I have a 50% off ($250) coupon for Hog Swat (www.HogSwat.com).  From looking at the web page they list, it seems like a doable thang since they provide the guns, ammo, and most of all, expertise.  Claimed success rate of 80% and if they can not get you on Hogs, they will take you out again on another night for the cost of fuel.  

So far, it sounds good.  Almost a sure thing to get meat for the freezer with them.  Has anyone here hunted with these folk?  Is it as well run as the web sight makes it sound?  Are there other guide services around the Albany area that can match or beat what Hog Swat advertises?  

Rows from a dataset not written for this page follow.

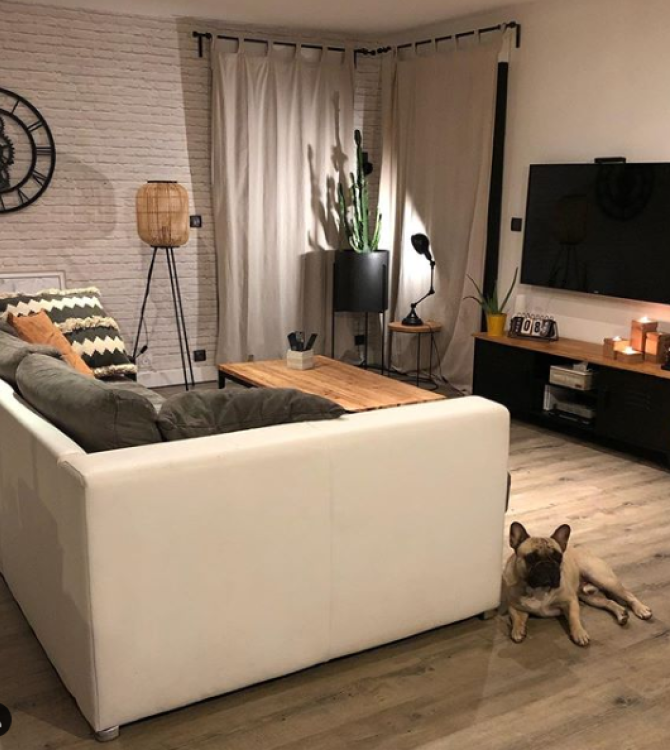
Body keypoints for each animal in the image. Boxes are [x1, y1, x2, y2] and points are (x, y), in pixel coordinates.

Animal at [503, 522, 652, 647]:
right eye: (531, 557)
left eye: (558, 557)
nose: (548, 565)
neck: (538, 589)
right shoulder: (513, 605)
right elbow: (516, 618)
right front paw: (517, 630)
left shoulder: (571, 601)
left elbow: (574, 618)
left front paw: (579, 633)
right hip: (588, 596)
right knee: (608, 601)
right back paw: (621, 614)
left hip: (602, 578)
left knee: (628, 594)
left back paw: (641, 609)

Really need some answers here folks.......Ready to put Pork in the Freezer......


----------



## dukedog1 (Jul 31, 2012)

Hog Swat is good. Since you are from leesburg that will be good. Won't have to drive far. Hogswat is out of leesburg too.


----------



## Nicodemus (Jul 31, 2012)

I haven`t hunted with Red, but I`ll vouch for him. He runs a good operation.


----------



## SumterSlayer (Jul 31, 2012)

Its is an awesome hunt. If you have never done a night hunt you are in for a treat. The price at which you can go makes me jealous. You will not be disappointed as long as you can shoot you want be hungry either.


----------



## Showman (Jul 31, 2012)

Do you need a BIG GAME license to hunt Hogs?  Got a friend in Texas that may come this way to hunt some hogs.


----------



## SumterSlayer (Jul 31, 2012)

No. Just small game or resident hunting license


----------



## Showman (Aug 1, 2012)

Thanks, I'll pass that along to my friend.


----------



## bigreddwon (Aug 1, 2012)

I did a 'junk mail' mailer.. Its for locals, I figured Id make an economical special for the folks in my area. The hunts not discounted, just the price. We still bust our humps to make sure they have a great hunt.


----------



## Showman (Aug 2, 2012)

See, that is useful info there, and I appreciate it for sure.  I may be calling you in the very near future for a hunt.


----------



## Judge (Aug 2, 2012)

We didn't get that coupon in Moultrie.  All we got was campaign mail, lol


----------



## sniper1 (Aug 2, 2012)

Go with hogswat.  you will not be disappointed.  I've been 3 times and put dead pork on the ground every time.  If you don't use that coupon, send it up to me in myrtle beach


----------



## Mr7mag (Aug 3, 2012)

*I've been!*

I went with Hog SWAT on July 20&21.
Hal worked very hard to put me on hogs. I did shoot one hog each night, which is below his average. 
That said... you get to use (IMO) the coolest equipment ever! You can see in the dark, how does that work? The technology was amazing and so was the conversation.  
For me, the experience was well worth the price of admission. 
Hal is a first class guy, using top of the line equipment and he works very hard to give you an opportunity to shoot. 

Go for it!


----------



## cwa1104sab (Mar 3, 2017)

Dang, I know this is 5 years old but it'd be nice to get a 50% off coupon since it'll cost me that much in gas and tolls to make it down there. Also, in 5 years the price hasn't gone up ? That says a lot...just saying


----------